Material provided:
··········

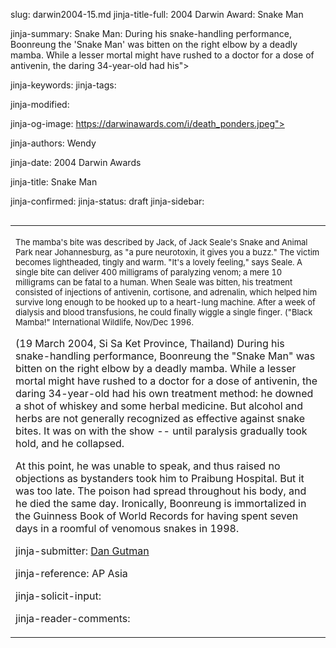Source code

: slug: darwin2004-15.md
jinja-title-full: 2004 Darwin Award: Snake Man

jinja-summary: Snake Man: During his snake-handling performance, Boonreung the 'Snake Man' was bitten on the right elbow by a deadly mamba. While a lesser mortal might have rushed to a doctor for a dose of antivenin, the daring 34-year-old had his">

jinja-keywords:
jinja-tags:

jinja-modified:

jinja-og-image: https://darwinawards.com/i/death_ponders.jpeg">

jinja-authors: Wendy

jinja-date: 2004 Darwin Awards


jinja-title: Snake Man


jinja-confirmed:
jinja-status: draft
jinja-sidebar: <TABLE width="100" border="0" align="right" cellspacing="3" cellpadding="6" background="/i/bgtable.gif">
<TR>
<TD>

<P align="left"><FONT size="-1">The mamba's bite was described by
Jack, of Jack Seale's Snake and Animal Park near Johannesburg, as "a
pure neurotoxin, it gives you a buzz." The victim becomes
lightheaded, tingly and warm. "It's a lovely feeling," says Seale.
A single bite can deliver 400 milligrams of paralyzing venom; a mere
10 milligrams can be fatal to a human. When Seale was bitten, his
treatment consisted of injections of antivenin, cortisone, and
adrenalin, which helped him survive long enough to be hooked up to a
heart-lung machine. After a week of dialysis and blood transfusions,
he could finally wiggle a single finger.	("Black Mamba!"
International Wildlife, Nov/Dec 1996.</FONT></P>


(19 March 2004, Si Sa Ket Province, Thailand) During his snake-handling performance, Boonreung the "Snake Man" was bitten on the right elbow by a deadly mamba. While a lesser mortal might have rushed to a doctor for a dose of antivenin, the daring 34-year-old had his own treatment method: he downed a shot of whiskey and some herbal medicine. But alcohol and herbs are not generally recognized as effective against snake bites. It was on with the show -- until paralysis gradually took hold, and he collapsed.

At this point, he was unable to speak, and thus raised no objections as bystanders took him to Praibung Hospital. But it was too late. The poison had spread throughout his body, and he died the same day. Ironically, Boonreung is immortalized in the Guinness Book of World Records for having spent seven days in a roomful of venomous snakes in 1998.
<P align=center>
<!--#include virtual="/inc/votebar_viewvoteonly" -->

jinja-submitter: <A HREF="mailto:REMOVE-">Dan Gutman </A>

jinja-reference: AP Asia

jinja-solicit-input:

jinja-reader-comments:



<!--#include file=nav_2004.html -->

··········

Assignment:
Scan the entries above for the word "During", then copy every line in which it occurs.

Response to the exercise:
jinja-summary: Snake Man: During his snake-handling performance, Boonreung the 'Snake Man' was bitten on the right elbow by a deadly mamba. While a lesser mortal might have rushed to a doctor for a dose of antivenin, the daring 34-year-old had his">
(19 March 2004, Si Sa Ket Province, Thailand) During his snake-handling performance, Boonreung the "Snake Man" was bitten on the right elbow by a deadly mamba. While a lesser mortal might have rushed to a doctor for a dose of antivenin, the daring 34-year-old had his own treatment method: he downed a shot of whiskey and some herbal medicine. But alcohol and herbs are not generally recognized as effective against snake bites. It was on with the show -- until paralysis gradually took hold, and he collapsed.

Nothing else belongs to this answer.